Activity: Please repeat the entries exactly as they appear and omit any images.

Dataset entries
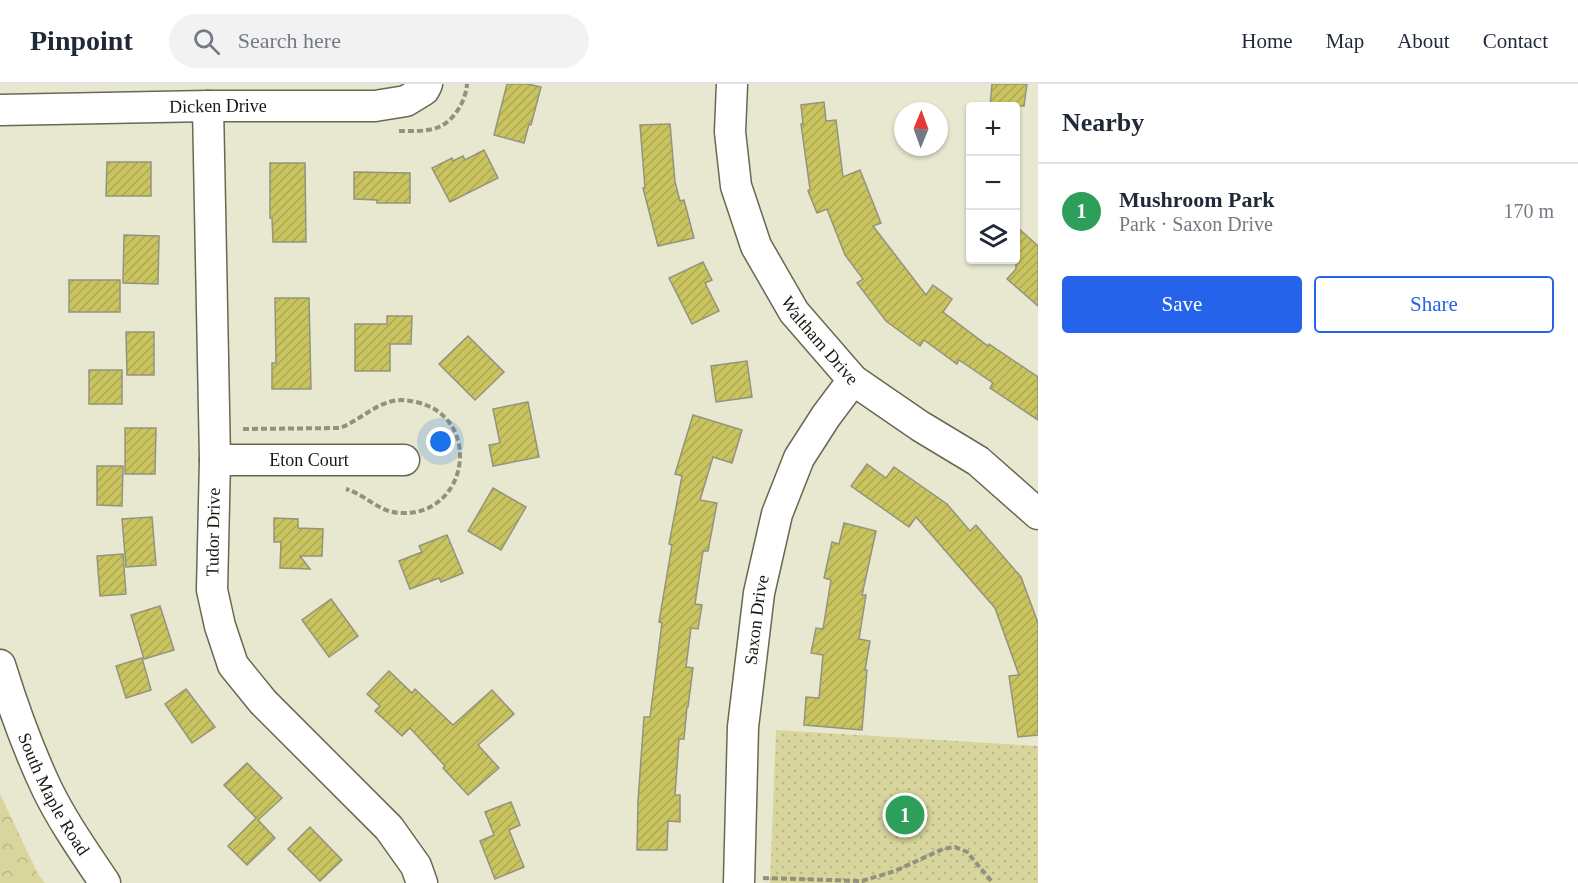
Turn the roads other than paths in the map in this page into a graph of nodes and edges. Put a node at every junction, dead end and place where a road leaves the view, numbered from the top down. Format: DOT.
graph roads {
  1 [pos="427,84"];
  2 [pos="732,84"];
  3 [pos="208,106"];
  4 [pos="0,110"];
  5 [pos="853,380"];
  6 [pos="215,460"];
  7 [pos="404,460"];
  8 [pos="1038,514"];
  9 [pos="0,665"];
  10 [pos="739,881"];
  11 [pos="105,883"];
  12 [pos="422,883"];
  1 -- 3 [label="street, Dicken Drive"];
  2 -- 5 [label="street, Waltham Drive"];
  3 -- 4 [label="street, Dicken Drive"];
  3 -- 6 [label="street, Tudor Drive"];
  5 -- 8 [label="street, Waltham Drive"];
  5 -- 10 [label="street, Saxon Drive"];
  6 -- 7 [label="street, Eton Court"];
  6 -- 12 [label="street, Tudor Drive"];
  9 -- 11 [label="street, South Maple Road"];
}
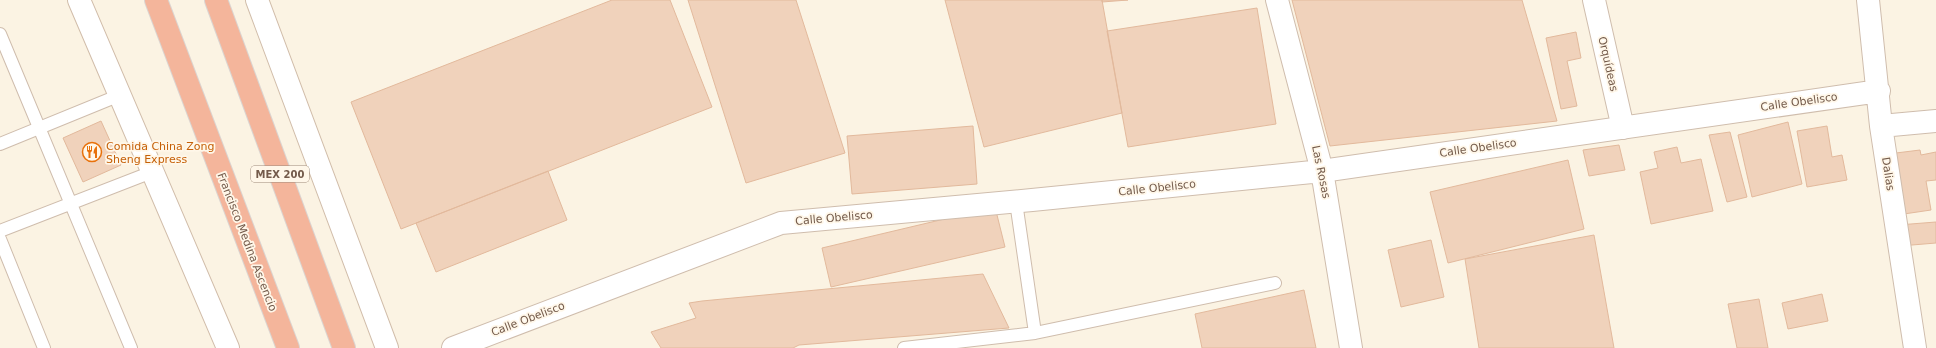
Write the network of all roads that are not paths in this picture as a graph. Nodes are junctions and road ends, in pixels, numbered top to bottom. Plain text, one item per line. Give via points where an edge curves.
1 (79, 0) edge
2 (156, 0) edge
3 (216, 0) edge
4 (257, 0) edge
5 (1276, 0) edge
6 (1594, 0) edge
7 (1868, 0) edge
8 (0, 34) edge
9 (1879, 91) junction
10 (120, 95) junction
11 (1936, 121) edge
12 (1881, 126) junction
13 (40, 127) junction
14 (1622, 128) junction
15 (0, 144) edge
16 (1322, 171) junction
17 (152, 172) junction
18 (1016, 202) junction
19 (72, 203) junction
20 (0, 231) edge
21 (0, 239) edge
22 (1275, 283) dead end
23 (1035, 333) junction
24 (44, 348) edge
25 (131, 348) edge
26 (228, 348) edge
27 (288, 348) edge
28 (344, 348) edge
29 (387, 348) edge
30 (453, 348) edge
31 (904, 348) edge
32 (1351, 348) edge
33 (1914, 348) edge

1 - 10 street
2 - 27 highway, Francisco Medina Ascencio
3 - 28 highway, MEX 200
4 - 29 street
5 - 16 street, Las Rosas
6 - 14 street, Orquídeas
7 - 9 street, Dalias
8 - 13 lane
9 - 12 street, Dalias
9 - 14 street, Calle Obelisco
10 - 13 lane
10 - 17 street
11 - 12 street
12 - 33 street, Dalias
13 - 15 lane
13 - 19 lane
14 - 16 street, Calle Obelisco
16 - 18 street, Calle Obelisco
16 - 32 street, Las Rosas
17 - 19 lane
17 - 26 street
18 - 23 lane
18 - 30 street, Calle Obelisco via 781,223
19 - 20 lane
19 - 25 lane
21 - 24 lane
22 - 23 lane
23 - 31 lane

Problem solution:
Turn the roads other than paths in the map in this page into a graph of nodes and edges. Put a node at every junction, dead end and place where a road leaves the view, numbered from the top down. Format: DOT.
graph roads {
  1 [pos="427,84"];
  2 [pos="732,84"];
  3 [pos="208,106"];
  4 [pos="0,110"];
  5 [pos="853,380"];
  6 [pos="215,460"];
  7 [pos="404,460"];
  8 [pos="1038,514"];
  9 [pos="0,665"];
  10 [pos="739,881"];
  11 [pos="105,883"];
  12 [pos="422,883"];
  1 -- 3 [label="street, Dicken Drive"];
  2 -- 5 [label="street, Waltham Drive"];
  3 -- 4 [label="street, Dicken Drive"];
  3 -- 6 [label="street, Tudor Drive"];
  5 -- 8 [label="street, Waltham Drive"];
  5 -- 10 [label="street, Saxon Drive"];
  6 -- 7 [label="street, Eton Court"];
  6 -- 12 [label="street, Tudor Drive"];
  9 -- 11 [label="street, South Maple Road"];
}
Write the network of all roads that are not paths in this picture as a graph. Nodes are junctions and road ends, in pixels, numbered top to bottom. Plain text, one item per line. Give via points where an edge curves.
1 (79, 0) edge
2 (156, 0) edge
3 (216, 0) edge
4 (257, 0) edge
5 (1276, 0) edge
6 (1594, 0) edge
7 (1868, 0) edge
8 (0, 34) edge
9 (1879, 91) junction
10 (120, 95) junction
11 (1936, 121) edge
12 (1881, 126) junction
13 (40, 127) junction
14 (1622, 128) junction
15 (0, 144) edge
16 (1322, 171) junction
17 (152, 172) junction
18 (1016, 202) junction
19 (72, 203) junction
20 (0, 231) edge
21 (0, 239) edge
22 (1275, 283) dead end
23 (1035, 333) junction
24 (44, 348) edge
25 (131, 348) edge
26 (228, 348) edge
27 (288, 348) edge
28 (344, 348) edge
29 (387, 348) edge
30 (453, 348) edge
31 (904, 348) edge
32 (1351, 348) edge
33 (1914, 348) edge

1 - 10 street
2 - 27 highway, Francisco Medina Ascencio
3 - 28 highway, MEX 200
4 - 29 street
5 - 16 street, Las Rosas
6 - 14 street, Orquídeas
7 - 9 street, Dalias
8 - 13 lane
9 - 12 street, Dalias
9 - 14 street, Calle Obelisco
10 - 13 lane
10 - 17 street
11 - 12 street
12 - 33 street, Dalias
13 - 15 lane
13 - 19 lane
14 - 16 street, Calle Obelisco
16 - 18 street, Calle Obelisco
16 - 32 street, Las Rosas
17 - 19 lane
17 - 26 street
18 - 23 lane
18 - 30 street, Calle Obelisco via 781,223
19 - 20 lane
19 - 25 lane
21 - 24 lane
22 - 23 lane
23 - 31 lane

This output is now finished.